The synchronous Score(scope=TENANT, id=tenantId) returns a FraudScore derived from the last 30 days of detections and signals for the tenant. Hourly recompute, with on-demand recompute available via REST.

ait_component = clip01(0.40 × max_score(detections WHERE category='AIT' AND age <= 30d))
ring_component = clip01(0.20 × max_score(detections WHERE category='AIT_RING' AND age <= 30d))
otp_component = clip01(0.20 × max_score(detections WHERE category IN ('OTP_HARVEST','OTP_GRINDING') AND age <= 30d))
greyroute_component = clip01(0.10 × max_score(detections WHERE category='GREY_ROUTE' AND age <= 30d))
imported_component = clip01(0.10 × max_indicator_match_score(tenantId, age <= 30d))
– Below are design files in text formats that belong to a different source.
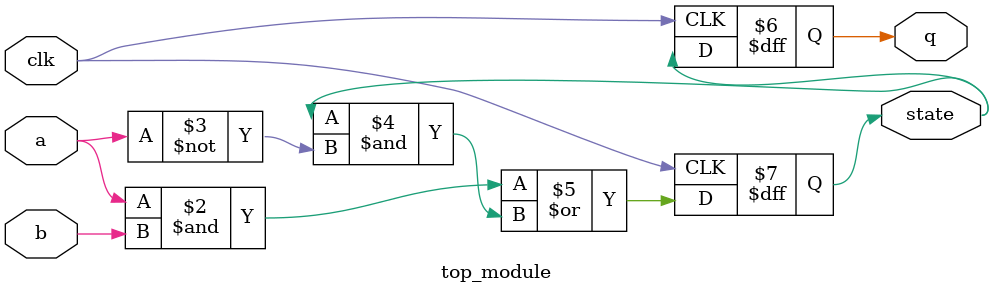
<source format=sv>
module top_module (
    input clk,
    input a,
    input b,
    output reg q,
    output reg state
);

always @(posedge clk) begin
    state <= ((a & b) | (state & ~a));
    q <= state;
end

endmodule

</source>
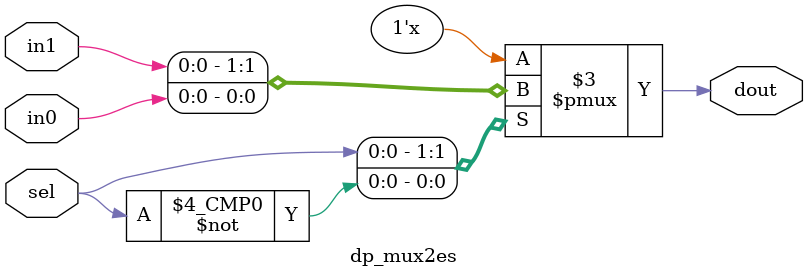
<source format=v>
module dp_mux2es(dout, in0, in1, sel) ;
// synopsys template

parameter SIZE = 1;

output 	[SIZE-1:0] 	dout;
input	[SIZE-1:0]	in0;
input	[SIZE-1:0]	in1;
input			sel;

reg	[SIZE-1:0]	dout ;

always @ (sel or in0 or in1)

 begin
	   case (sel)
	     1'b1: dout = in1 ; 
	     1'b0: dout = in0;
	     default: 
         begin
            if (in0 == in1) begin
               dout = in0;
            end
            else
              dout = {SIZE{1'bx}};
         end
	   endcase // case(sel)
 end

endmodule // dp_mux2es

</source>
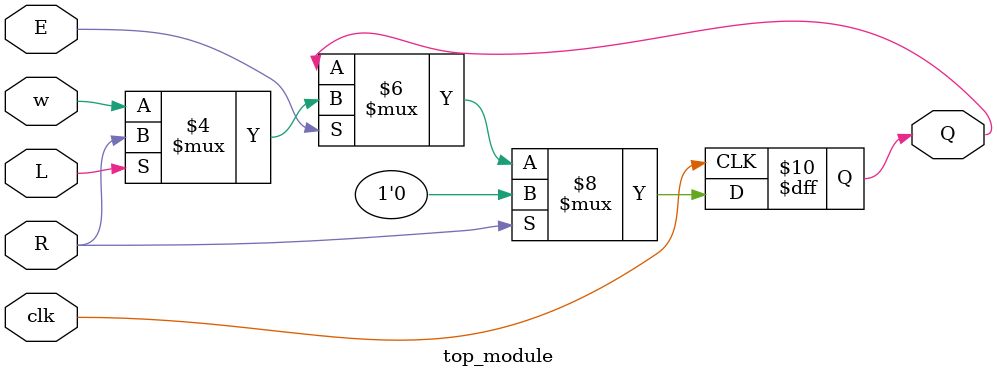
<source format=sv>
module top_module (
    input clk,
    input w,
    input R,
    input E,
    input L,
    output reg Q
);

always @(posedge clk) begin
    if (E) begin
        if (L)
            Q <= R;
        else
            Q <= w;
    end
    else begin
        Q <= Q; // Hold the current state of Q
    end

    if (R)
        Q <= 1'b0; // Reset Q to 0
end

endmodule

</source>
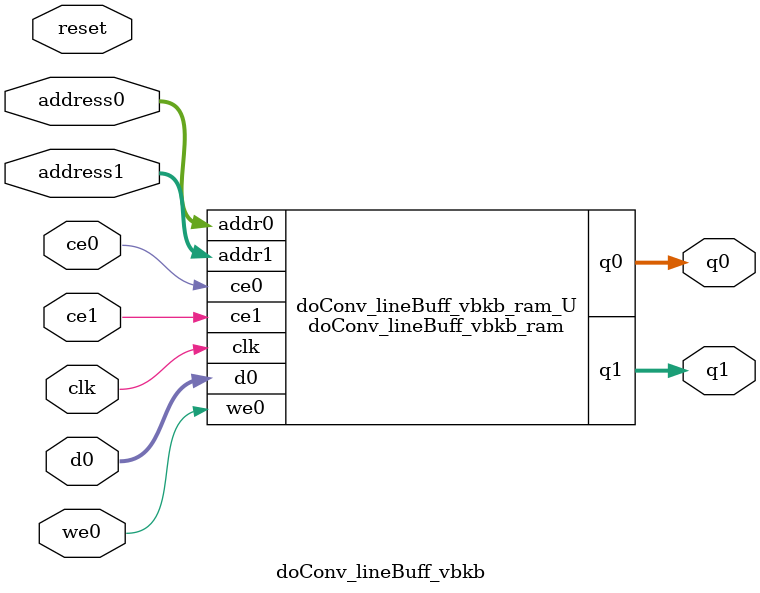
<source format=v>

`timescale 1 ns / 1 ps
module doConv_lineBuff_vbkb_ram (addr0, ce0, d0, we0, q0, addr1, ce1, q1,  clk);

parameter DWIDTH = 8;
parameter AWIDTH = 7;
parameter MEM_SIZE = 128;

input[AWIDTH-1:0] addr0;
input ce0;
input[DWIDTH-1:0] d0;
input we0;
output reg[DWIDTH-1:0] q0;
input[AWIDTH-1:0] addr1;
input ce1;
output reg[DWIDTH-1:0] q1;
input clk;

(* ram_style = "block" *)reg [DWIDTH-1:0] ram[0:MEM_SIZE-1];




always @(posedge clk)  
begin 
    if (ce0) 
    begin
        if (we0) 
        begin 
            ram[addr0] <= d0; 
            q0 <= d0;
        end 
        else 
            q0 <= ram[addr0];
    end
end


always @(posedge clk)  
begin 
    if (ce1) 
    begin
            q1 <= ram[addr1];
    end
end


endmodule


`timescale 1 ns / 1 ps
module doConv_lineBuff_vbkb(
    reset,
    clk,
    address0,
    ce0,
    we0,
    d0,
    q0,
    address1,
    ce1,
    q1);

parameter DataWidth = 32'd8;
parameter AddressRange = 32'd128;
parameter AddressWidth = 32'd7;
input reset;
input clk;
input[AddressWidth - 1:0] address0;
input ce0;
input we0;
input[DataWidth - 1:0] d0;
output[DataWidth - 1:0] q0;
input[AddressWidth - 1:0] address1;
input ce1;
output[DataWidth - 1:0] q1;



doConv_lineBuff_vbkb_ram doConv_lineBuff_vbkb_ram_U(
    .clk( clk ),
    .addr0( address0 ),
    .ce0( ce0 ),
    .d0( d0 ),
    .we0( we0 ),
    .q0( q0 ),
    .addr1( address1 ),
    .ce1( ce1 ),
    .q1( q1 ));

endmodule


</source>
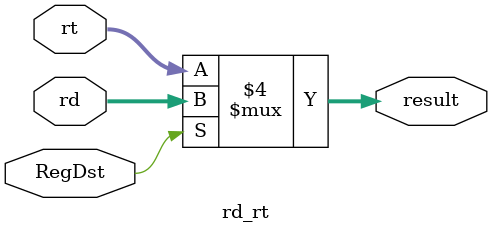
<source format=v>
`timescale 1ns / 1ps


module rd_rt(
    input [4:0]rd,
    input [4:0]rt,
    input RegDst,
    output reg[4:0]result
    );
    always@(rd or rt or RegDst)begin
        if(RegDst==0)
            result<=rt;
        else
            result<=rd;
    end
endmodule

</source>
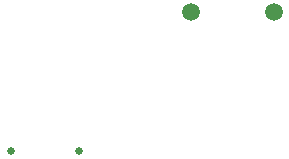
<source format=gbr>
%TF.GenerationSoftware,KiCad,Pcbnew,7.0.7*%
%TF.CreationDate,2024-02-01T03:44:10-06:00*%
%TF.ProjectId,Md-rev-1,4d642d72-6576-42d3-912e-6b696361645f,rev?*%
%TF.SameCoordinates,Original*%
%TF.FileFunction,NonPlated,1,2,NPTH,Drill*%
%TF.FilePolarity,Positive*%
%FSLAX46Y46*%
G04 Gerber Fmt 4.6, Leading zero omitted, Abs format (unit mm)*
G04 Created by KiCad (PCBNEW 7.0.7) date 2024-02-01 03:44:10*
%MOMM*%
%LPD*%
G01*
G04 APERTURE LIST*
%TA.AperFunction,ComponentDrill*%
%ADD10C,0.650000*%
%TD*%
%TA.AperFunction,ComponentDrill*%
%ADD11C,1.500000*%
%TD*%
G04 APERTURE END LIST*
D10*
%TO.C,J1*%
X154010000Y-120825000D03*
X159790000Y-120825000D03*
D11*
%TO.C,J2*%
X169280000Y-109030000D03*
X176280000Y-109030000D03*
M02*

</source>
raw_score = ait_component + ring_component + otp_component + greyroute_component + imported_component
decay_score = raw_score × exp(-days_since_last_detection / 30)
fraud_score = clip01(decay_score)

tier:
fraud_score < 0.20 → SAFE
0.20 <= fraud_score < 0.50 → WATCH
0.50 <= fraud_score < 0.80 → RISKY
fraud_score >= 0.80 → HIGH_RISK
no signals in last 30d → PROBATION

The tier boundaries are deliberately offset from compliance-engine's risk tiers — compliance-engine consumes fraud.tenant_score.updated.v1 and maps the fraud tier into its contentScore/tenureScore inputs, rather than using fraud tier as a direct verdict.


6. Global Invariants

  • Fail-soft for detection. A missed 5-minute window is acceptable; the missed window is backfilled on the next run. Detection latency budget is 15 minutes for high-confidence AIT, not seconds.
  • Fail-closed-with-default for Score gRPC. If fraud-intel-service is unreachable, the caller (compliance-engine, routing-engine) treats the result as tier = PROBATION (neutral, not malicious). This avoids a fraud-intel outage cascading into a compliance freeze.
  • Append-only signals and detections. fraud.signals, fraud.detections, fraud.audit_log, and ClickHouse partitions are immutable. Retention is enforced by partition pruning, not by DELETE.
  • Provenance on every ML-derived event. aiProvenance.modelId, modelVersion, trainingSetHash, and featureSetHash are mandatory on every detection. Regulator dispute resolution requires the exact reproducible training set.
  • Separation of duties on cases. The actor that opened a case (whether system:auto or a human operator) cannot be the one to mark it CONFIRMED. Enforced by API guard.
  • MSISDN minimisation in events. Cross-context fraud events carry msisdnHash = sha256(msisdn + tenantSalt) rather than raw MSISDNs. Raw MSISDNs are restricted to the subject's own tenant scope.
  • Allowlist always wins. A subject on fraud.allowlists is never subject to enforcement; the detection is suppressed with enforcementStatus = SUPPRESSED and an audit-log entry is written. Allowlists are versioned and reviewed quarterly.
  • No cloud LLM for PII. Per AI_INTEGRATION §2, text-classification models run on-cluster via Triton/vLLM. SMS body content is never sent off-cluster. PII anonymisation runs pre-inference even on local models as defence-in-depth.
  • Model integrity on every load. A ModelVersion artifact whose downloaded SHA-256 does not match the registered hash is refused; the inference pod refuses to enter Ready state and emits a tamper event.